__Data records__

--------

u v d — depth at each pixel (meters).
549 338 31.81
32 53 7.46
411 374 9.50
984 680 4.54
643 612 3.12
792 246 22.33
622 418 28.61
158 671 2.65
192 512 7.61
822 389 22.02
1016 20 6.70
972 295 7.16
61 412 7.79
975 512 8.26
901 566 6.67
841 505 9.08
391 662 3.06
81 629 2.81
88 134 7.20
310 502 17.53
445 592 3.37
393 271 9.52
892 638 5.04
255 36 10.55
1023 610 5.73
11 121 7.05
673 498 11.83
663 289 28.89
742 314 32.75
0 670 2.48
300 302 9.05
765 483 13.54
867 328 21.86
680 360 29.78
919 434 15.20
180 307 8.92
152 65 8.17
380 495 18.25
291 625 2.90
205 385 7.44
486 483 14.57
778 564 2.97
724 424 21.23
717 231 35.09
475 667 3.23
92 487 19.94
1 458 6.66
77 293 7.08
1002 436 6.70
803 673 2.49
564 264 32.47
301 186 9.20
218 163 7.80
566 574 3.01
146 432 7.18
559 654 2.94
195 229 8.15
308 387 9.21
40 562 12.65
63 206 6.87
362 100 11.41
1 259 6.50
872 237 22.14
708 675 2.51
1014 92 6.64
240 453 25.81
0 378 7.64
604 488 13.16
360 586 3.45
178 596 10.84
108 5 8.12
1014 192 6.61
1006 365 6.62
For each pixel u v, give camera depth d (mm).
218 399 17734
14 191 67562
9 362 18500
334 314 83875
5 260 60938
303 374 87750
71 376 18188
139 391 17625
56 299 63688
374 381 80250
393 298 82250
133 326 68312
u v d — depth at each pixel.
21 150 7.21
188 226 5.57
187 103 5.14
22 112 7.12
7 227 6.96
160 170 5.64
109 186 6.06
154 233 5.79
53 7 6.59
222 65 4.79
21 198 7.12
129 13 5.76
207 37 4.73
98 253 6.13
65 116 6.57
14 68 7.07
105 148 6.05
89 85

--------

__Activity__
Word for word, give the records again.

__Response below__
u v d — depth at each pixel (meters).
549 338 31.81
32 53 7.46
411 374 9.50
984 680 4.54
643 612 3.12
792 246 22.33
622 418 28.61
158 671 2.65
192 512 7.61
822 389 22.02
1016 20 6.70
972 295 7.16
61 412 7.79
975 512 8.26
901 566 6.67
841 505 9.08
391 662 3.06
81 629 2.81
88 134 7.20
310 502 17.53
445 592 3.37
393 271 9.52
892 638 5.04
255 36 10.55
1023 610 5.73
11 121 7.05
673 498 11.83
663 289 28.89
742 314 32.75
0 670 2.48
300 302 9.05
765 483 13.54
867 328 21.86
680 360 29.78
919 434 15.20
180 307 8.92
152 65 8.17
380 495 18.25
291 625 2.90
205 385 7.44
486 483 14.57
778 564 2.97
724 424 21.23
717 231 35.09
475 667 3.23
92 487 19.94
1 458 6.66
77 293 7.08
1002 436 6.70
803 673 2.49
564 264 32.47
301 186 9.20
218 163 7.80
566 574 3.01
146 432 7.18
559 654 2.94
195 229 8.15
308 387 9.21
40 562 12.65
63 206 6.87
362 100 11.41
1 259 6.50
872 237 22.14
708 675 2.51
1014 92 6.64
240 453 25.81
0 378 7.64
604 488 13.16
360 586 3.45
178 596 10.84
108 5 8.12
1014 192 6.61
1006 365 6.62
For each pixel u v, give camera depth d (mm).
218 399 17734
14 191 67562
9 362 18500
334 314 83875
5 260 60938
303 374 87750
71 376 18188
139 391 17625
56 299 63688
374 381 80250
393 298 82250
133 326 68312
u v d — depth at each pixel.
21 150 7.21
188 226 5.57
187 103 5.14
22 112 7.12
7 227 6.96
160 170 5.64
109 186 6.06
154 233 5.79
53 7 6.59
222 65 4.79
21 198 7.12
129 13 5.76
207 37 4.73
98 253 6.13
65 116 6.57
14 68 7.07
105 148 6.05
89 85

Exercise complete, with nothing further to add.